Rwanda: La France et le Kenya en tête des pays réticents à extrader les génocidaires rwandais

1 Octobre 2007


C'est ce qu'on a appris ce matin d'une source sûre en provenance du tribunal pénal international pour le Rwanda (Tpir) basé à Arusha en Tanzanie qui fermera ses portes à la fin de l'année 2008.

Depuis trois ans, le conseil de sécurité des Nations-Unies, connaissant cette date butoir, a négocié et obtenu du gouvernement rwandais, la suppression de la peine de mort, condition sine qua non pour que le Tpir envoie les génocidaires non encore jugés dans leur pays afin qu'ils répondent de leurs actes.

Mais nombreux parmi ces criminels de sang sont ceux qui sont plus que réticents à être renvoyés à Kigali, soupçonnant que le pouvoir va « s'arranger » pour qu'ils meurent d'une façon ou d'une autre, d'autant plus que le traitement « à l'onusienne » des condamnés est plus que confortable au regard de la misère dans laquelle baigne chaque jour le Rwandais moyen. Selon une information obtenue auprès d'Arusha il y a 2 ans, il semble qu'en plus des conditions humaines dans lesquelles les prisonniers condamnés par un tribunal onusien doivent être traités, ils bénéficient de 6 dollars américains comme per diem, soit au moins 180.000 Fbu par mois. Ce montant correspondait à peu près au salaire mensuel du chef d'Etat-major de l'armée burundaise avant la hausse vertigineuse des salaires des militaires et des policiers le 1er juillet 2006 qui s'élevait à 190.000 Fbu.

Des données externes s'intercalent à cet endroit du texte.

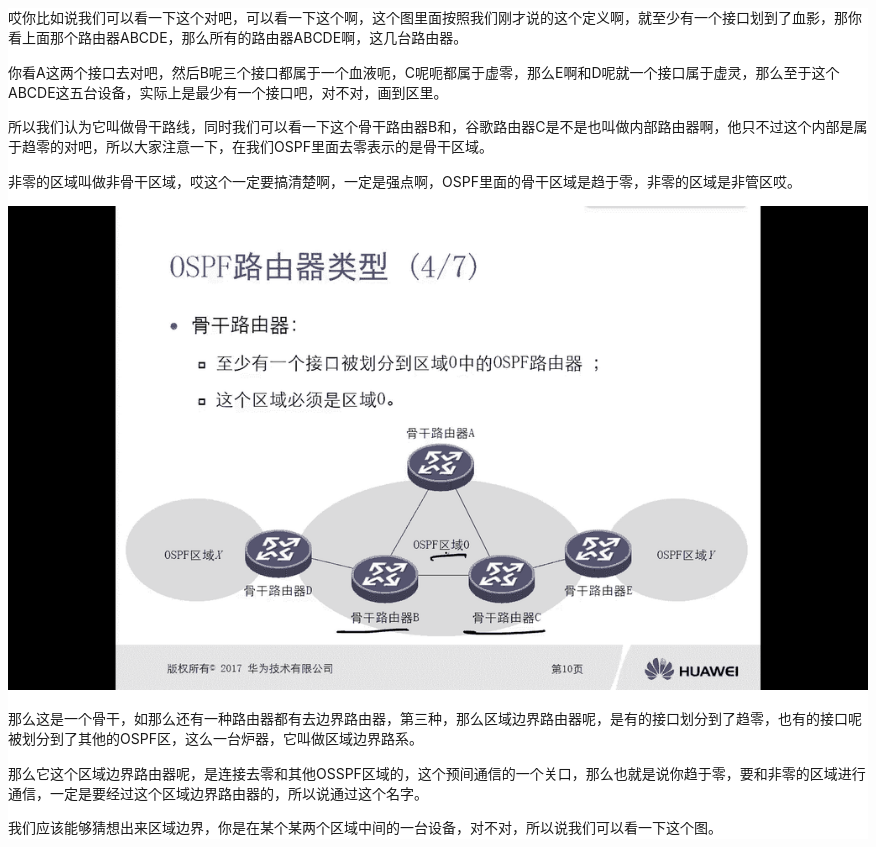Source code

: 哎你比如说我们可以看一下这个对吧，可以看一下这个啊，这个图里面按照我们刚才说的这个定义啊，就至少有一个接口划到了血影，那你看上面那个路由器ABCDE，那么所有的路由器ABCDE啊，这几台路由器。

你看A这两个接口去对吧，然后B呢三个接口都属于一个血液呃，C呢呃都属于虚零，那么E啊和D呢就一个接口属于虚灵，那么至于这个ABCDE这五台设备，实际上是最少有一个接口吧，对不对，画到区里。

所以我们认为它叫做骨干路线，同时我们可以看一下这个骨干路由器B和，谷歌路由器C是不是也叫做内部路由器啊，他只不过这个内部是属于趋零的对吧，所以大家注意一下，在我们OSPF里面去零表示的是骨干区域。

非零的区域叫做非骨干区域，哎这个一定要搞清楚啊，一定是强点啊，OSPF里面的骨干区域是趋于零，非零的区域是非管区哎。



![](img/a43a33fe997d8f3ad7656ad9d707e066_13.png)

那么这是一个骨干，如那么还有一种路由器都有去边界路由器，第三种，那么区域边界路由器呢，是有的接口划分到了趋零，也有的接口呢被划分到了其他的OSPF区，这么一台炉器，它叫做区域边界路系。

那么它这个区域边界路由器呢，是连接去零和其他OSSPF区域的，这个预间通信的一个关口，那么也就是说你趋于零，要和非零的区域进行通信，一定是要经过这个区域边界路由器的，所以说通过这个名字。

我们应该能够猜想出来区域边界，你是在某个某两个区域中间的一台设备，对不对，所以说我们可以看一下这个图。


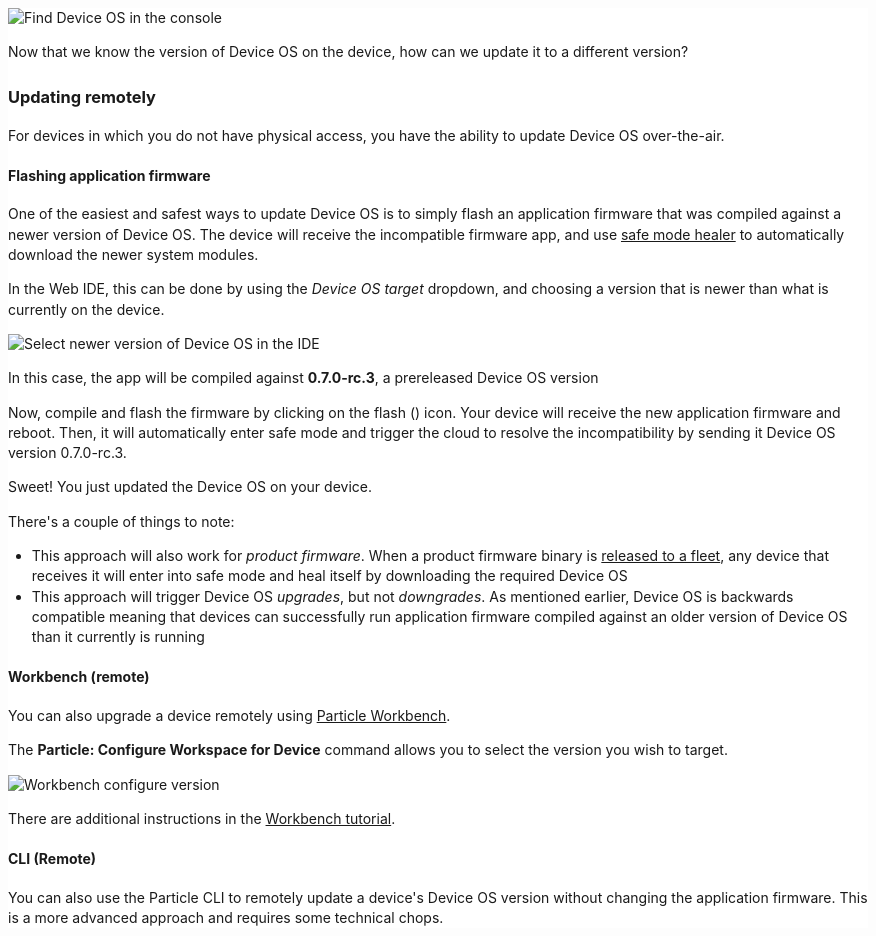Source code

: ![Find Device OS in the console](/assets/images/console-device-details-version.png)

Now that we know the version of Device OS on the device, how can we update it to a different version?

### Updating remotely
For devices in which you do not have physical access, you have the ability to update Device OS over-the-air.

#### Flashing application firmware

One of the easiest and safest ways to update Device OS is to simply flash an application firmware that was compiled against a newer version of Device OS. The device will receive the incompatible firmware app, and use [safe mode healer](#safe-mode-healer) to automatically download the newer system modules.

In the Web IDE, this can be done by using the _Device OS target_ dropdown, and choosing a version that is newer than what is currently on the device.

![Select newer version of Device OS in the IDE](/assets/images/system-fw-newer-ide.png)
<p class="caption">In this case, the app  will be compiled against <strong>0.7.0-rc.3</strong>, a prereleased Device OS version</p>

Now, compile and flash the firmware by clicking on the flash (<i class="ion-flash"></i>) icon. Your device will receive the new application firmware and reboot. Then, it will automatically enter safe mode and trigger the cloud to resolve the incompatibility by sending it Device OS version 0.7.0-rc.3.

Sweet! You just updated the Device OS on your device.

There's a couple of things to note:

- This approach will also work for _product firmware_. When a product firmware binary is [released to a fleet](/getting-started/console/console/#releasing-firmware), any device that receives it will enter into safe mode and heal itself by downloading the required Device OS
- This approach will trigger Device OS _upgrades_, but not _downgrades_. As mentioned earlier, Device OS is backwards compatible meaning that devices can successfully run application firmware compiled against an older version of Device OS than it currently is running

#### Workbench (remote)

You can also upgrade a device remotely using [Particle Workbench](/quickstart/workbench). 

The **Particle: Configure Workspace for Device** command allows you to select the version you wish to target.

![Workbench configure version](/assets/images/workbench/config-device-2.png)

There are additional instructions in the [Workbench tutorial](/getting-started/developer-tools/workbench/#cloud-build-and-flash).

#### CLI (Remote)
You can also use the Particle CLI to remotely update a device's Device
OS version without changing the application firmware. This is a more advanced approach and requires some technical chops.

Parmi les nombreux pays qui abritent les génocidaires rwandais recherchés par le Tpir et qui sont au nombre de 16, figurent en tête la France et le Kenya. Le cas de l'abbé Wenceslas Munyeshaka et de l'ancien préfet de Gikongoro, deux fois arrêtés et deux fois relâchés il y a quelques jours, se trouve encore dans toutes les mémoires. Quant au Kenya, dont le soutien aux génocidaires rwandais était manifeste sous la présidence de Daniel Arap Moi, son accointance avec ces criminels s'était légèrement assouplie après son départ du pouvoir. Rappelons que M.

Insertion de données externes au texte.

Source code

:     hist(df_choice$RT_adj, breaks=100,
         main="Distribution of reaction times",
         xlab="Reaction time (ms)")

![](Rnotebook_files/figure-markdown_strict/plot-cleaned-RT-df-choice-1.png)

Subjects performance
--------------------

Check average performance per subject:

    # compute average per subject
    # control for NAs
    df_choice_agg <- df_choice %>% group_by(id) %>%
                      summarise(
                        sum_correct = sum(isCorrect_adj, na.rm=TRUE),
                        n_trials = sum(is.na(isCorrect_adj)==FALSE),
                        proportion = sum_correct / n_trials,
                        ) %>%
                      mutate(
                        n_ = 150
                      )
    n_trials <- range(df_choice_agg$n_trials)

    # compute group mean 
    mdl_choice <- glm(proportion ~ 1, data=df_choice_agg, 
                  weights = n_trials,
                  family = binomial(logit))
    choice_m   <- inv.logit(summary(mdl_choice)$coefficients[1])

Moi, non seulement avait accueilli à bras ouverts les génocidaires fugitifs dès 1994, mais aussi avait menacé d'emprisonnement d'éventuels enquêteurs qui seraient envoyés chez lui par le Tpir. Il a fallu que la Grande-Bretagne et surtout les Etats-Unis tapent du poing sur la table pour que Daniel Arap Moi revienne à la raison.

Aujourd'hui, c'est un des hommes les plus recherchés par le Tpir qui se cache quelque part au Kenya, Félicien Kabuga, beau-père de Juvénal Habyalimana, grand milliardaire très connu pour son argent ayant servi à installer et entretenir la Rtlm de bien triste mémoire. Dans un livre publié par le chercheur et l'historien Jean-Pierre Chrétien, après le génocide rwandais, Félicien Kabuga avait assumé fièrement les émissions de la sinistre radio avant le déclenchement du génocide : « sa mission consiste à dénoncer ces petits Tutsi imbus d'eux-mêmes. » Cependant, même si le Tpir ferme ses portes à la fin de l'année prochaine, les génocidaires réclamés par ce tribunal continueront à être recherchés, soit pour être jugés dans leur pays de refuge, soit pour être traduits devant la justice rwandaise.

Erratum. Dans notre édition de ce 30 septembre 2007, une erreur s'est malencontreusement glissée dans une de nos dépêches intitulée : « La loi organique du Cnc engage de plus belle la surenchère entre les professionnels des médias et le pouvoir ». La rédaction avait mentionné que « cette loi doit être une copie conforme à celle qui avait été invalidée par la cour 'suprême' » alors qu'elle voulait mentionner plutôt que cette loi avait été invalidée par la cour 'constitutionnelle'. La rédaction s'excuse auprès de son lectorat et aux milieux des hommes de droit.